2. Network of collaborative efforts – Our OER task force is led by the Digital Learning Director, librarians with expertise in open education, and faculty. Even as a wide network of collaborators was set up to promote OER on campus, clear roles were assigned for accountability. We will share the steps in building process mechanisms and how accountability considerations and faculty leadership in policy formulation contributed to the OER initiatives’ overall impact.

 

3. Awareness building using a multi-pronged approach: At SHU, we have been utilizing a multi-pronged approach for the institution-wide implementation of OER.  Using a results-driven approach, we have designed and delivered awareness-building sessions using a combination of webinars, departmental sessions, small group consultations, and panel discussions at the annual Digital Pedagogy summer institute.  Our efforts include capturing student voices inappropriate forums, and partnership with  faculty collaborators for OER outreach.

 

4. Measuring impact with growth mindset: In presenting emerging results from the OER project, the presentation will focus on the following quantitative and qualitative data – 1) survey results from faculty that reveal faculty perceptions of OER and existing classroom usage of OER , 2) survey results from students in  math courses that piloted open textbooks in the spring of 2017, 3) faculty use of the open textbook list by discipline that was put together by our librarians. When presenting an analysis of the data, the presentation will look at what worked for us and what did not, and we will list useful recommendations for launching an OER implementation program.

 

 

5. Pedagogy focus when studying effectiveness: In addition to discussing the integration of OER materials, we will be sharing concrete examples of OER-enabled pedagogy that highlight the enhancements to course design and teaching practices.
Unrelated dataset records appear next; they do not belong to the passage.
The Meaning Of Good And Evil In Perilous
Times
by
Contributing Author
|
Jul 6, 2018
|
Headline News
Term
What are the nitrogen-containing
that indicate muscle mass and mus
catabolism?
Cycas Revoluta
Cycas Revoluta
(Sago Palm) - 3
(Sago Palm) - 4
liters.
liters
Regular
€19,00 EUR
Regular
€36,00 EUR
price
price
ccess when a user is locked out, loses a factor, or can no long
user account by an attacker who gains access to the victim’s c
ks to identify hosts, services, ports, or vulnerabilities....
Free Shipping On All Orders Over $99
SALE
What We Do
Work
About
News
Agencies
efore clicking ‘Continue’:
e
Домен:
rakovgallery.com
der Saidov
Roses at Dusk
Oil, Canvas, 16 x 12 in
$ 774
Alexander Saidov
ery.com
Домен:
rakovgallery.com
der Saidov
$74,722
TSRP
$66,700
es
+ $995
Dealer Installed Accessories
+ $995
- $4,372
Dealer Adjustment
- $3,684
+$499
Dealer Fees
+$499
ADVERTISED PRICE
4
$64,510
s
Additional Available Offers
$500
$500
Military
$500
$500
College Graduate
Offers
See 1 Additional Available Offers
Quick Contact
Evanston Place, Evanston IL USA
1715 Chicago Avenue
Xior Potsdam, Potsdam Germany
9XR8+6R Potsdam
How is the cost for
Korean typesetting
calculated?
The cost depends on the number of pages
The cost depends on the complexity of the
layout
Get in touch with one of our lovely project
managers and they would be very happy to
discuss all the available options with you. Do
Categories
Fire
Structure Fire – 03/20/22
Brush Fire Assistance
This is a clear attempt to go beyond open textbooks and optimize the use of OER materials in a wide variety of formats. We will share snapshots of OER-enabled pedagogy practices based on faculty work in the following disciplines – Media Studies, Literature, Physics, and Math.

 

Math case-study:

In addition to the five factors driving change at the macro level, we will highlight a case study of the Math OER project as an effective practice at the micro level. This case study will outline the steps used in the process for identifying, reviewing, and adopting an open textbook in the freshman College Algebra and Precalculus courses. We will show the positive impact on cost savings, student perceptions, student learning, and refinements to pedagogical practices for this open textbook College Algebra course.

 

Take-away for the audience

  1. This presentation will offer concrete examples of approaches utilized in our OER and open textbook initiative. The effectiveness of this initiative will be looked at through an evidence-based lens, allowing attendees to see the results of our work.
  2. The scalability of disciplines and the impact of adoption will be considered and used to help illustrate how to replicate similar initiatives at other universities.
  3. It is essential to take a reflective  look at the challenges we face as we continue to move forward and expand our initiative. Discussing these challenges will hopefully help others who may encounter similar difficulties in their own work with OER. Specifically, since many examples of OER initiatives focus on state universities and community colleges, our case study offers the perspective of a medium-sized private institution.
  4. We will openly share a) the list of open materials by discipline curated by our librarians, b) the guidelines developed by the taskforce for reviewing open textbooks, and c) the open textbook reviews completed by our faculty for College Algebra, Precalculus, Sociological Imagination, Intro to Economics, and Intro to Psychology courses.

 

Interactivity in the presentation

To encourage interactivity in this presentation, we will utilize online polling to get a sense of the experience, thoughts, questions, and opinions of attendees. This will help us tailor our discussions based on attendees’ interests, as well as specific scenarios, which will help attendees gain a better understanding of our initiative and how it can be used at their own institutions.